By Blood We Live Page 76

I’ll miss it.

At the door, Mia turned. “Are you going to be all right?” she said. “Do you want me to …?”

For a moment I thought she meant, Do you want me to stay here with you? But then I realised she meant, Do you want me to help you into the bathroom?

“I’ll be fine,” I said. “I’m sorry. You must think …”

“I think you say sorry too much.”

Don’t cry again. Do not start that obscene blubbering again.

“Sleep well,” Mia said, and a moment later she was gone.

Leaving me to face sleep—and the dream—alone.

68

Talulla

I WASN’T SHOWN or told “the method.”

“After you’ve seen the proof,” Olek said. “Believe me, it’ll sound too incredible without it.”

He was a little tedious. This was his show, so he would have it played his way. He did, however, tell me what he wanted from me. I followed him back up the stairs to minus one, and through the first two rooms of the lab. Another vault door (where the fuck did he get these from? did he have them airlifted in?) opened onto a third room, similar to the first, although more obviously the site of physical experiments. There was unfathomable kit here, in glass and steel, but plenty of minimally winking hardware too. Also a single very large—keypad entry, again—refrigeration unit.

“WOCOP, as we know,” he said, “is no more. It was always a sloppy, unwieldy organisation—in fact ‘organisation’ was a misnomer—but in its death throes it was in chaos. Total chaos. I don’t know whether you know but we bought pretty much all the research material they had, all the science. Outbid the Militi Christi on the lot. The Directors were simply flogging everything for cash.”

He was turning the gold and garnet ring on his finger as he spoke. It looked very glamorous against his dark skin.

“Their science division was all over the place,” he went on. “They’d had so many personnel changes, conflicting directives from the suits, people running for the hills. Murdoch—whom you knew, of course—was operating as a law unto himself … Well, I shan’t bore you with the details. The long and short of it is that by the time the whole thing fell apart they didn’t even know what science they had.
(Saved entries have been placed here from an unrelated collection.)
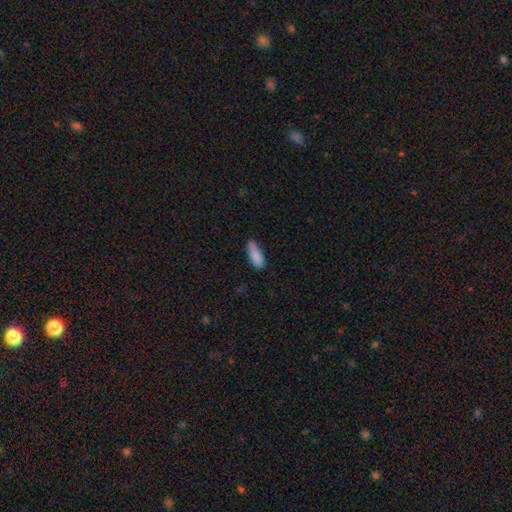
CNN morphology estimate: type=smooth (87%); roundness=in between (60%); merging=none (71%).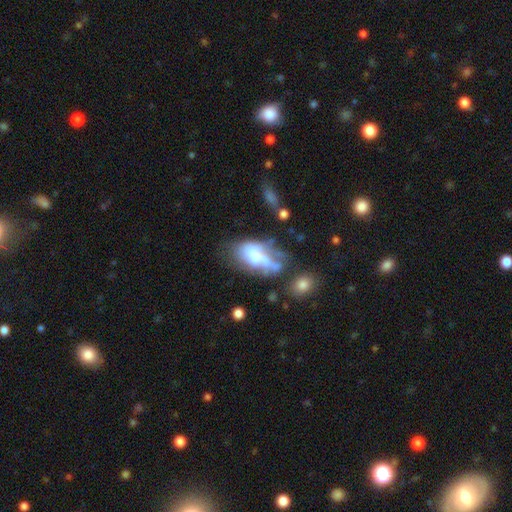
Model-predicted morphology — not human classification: A featured or disk galaxy (46%).

Vote fractions:
- Smooth or featured? featured or disk: 46% / smooth: 43% / star or artifact: 10%
- Merging? major disturbance: 33% / merger: 25% / none: 22% / minor disturbance: 19%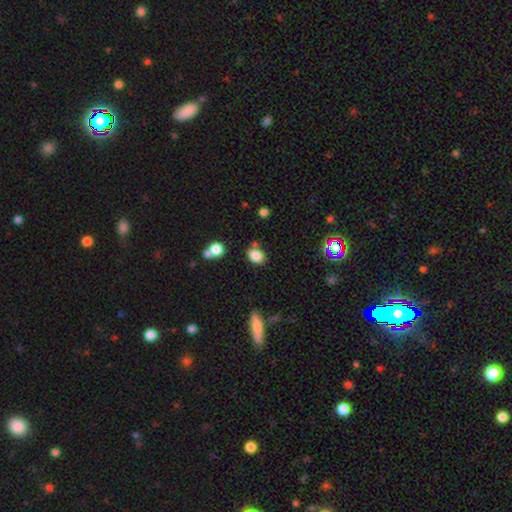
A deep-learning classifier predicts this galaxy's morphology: Q: Smooth or featured?
A: smooth (84%); runner-up: star or artifact (11%)
Q: How rounded?
A: in between (59%); runner-up: round (39%)
Q: Merging?
A: none (70%); runner-up: minor disturbance (15%)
They’d spent God only knows how much money and time on lycanthrope research. Which also happens to be one of my areas of expertise.”
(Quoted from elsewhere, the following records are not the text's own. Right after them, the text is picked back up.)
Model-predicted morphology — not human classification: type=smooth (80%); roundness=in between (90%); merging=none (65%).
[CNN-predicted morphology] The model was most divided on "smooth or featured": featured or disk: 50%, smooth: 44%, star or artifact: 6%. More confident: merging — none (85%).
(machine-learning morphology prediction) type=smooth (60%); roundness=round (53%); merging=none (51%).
He hit the keypad buttons and the fridge door gasped open. Colder than a regular icebox, I gathered. The little wisps of expanding air cleared in a moment, to reveal several shelves of black canisters. He beckoned me over. In among the black was a single white flask.

“I won’t take it out,” he said. “Can’t afford a significant temperature drop until we’re ready to use it.”

Pause. For dramatic effect. He couldn’t quite suppress a smile.

“Okay,” I said. “I give up. What am I looking at?”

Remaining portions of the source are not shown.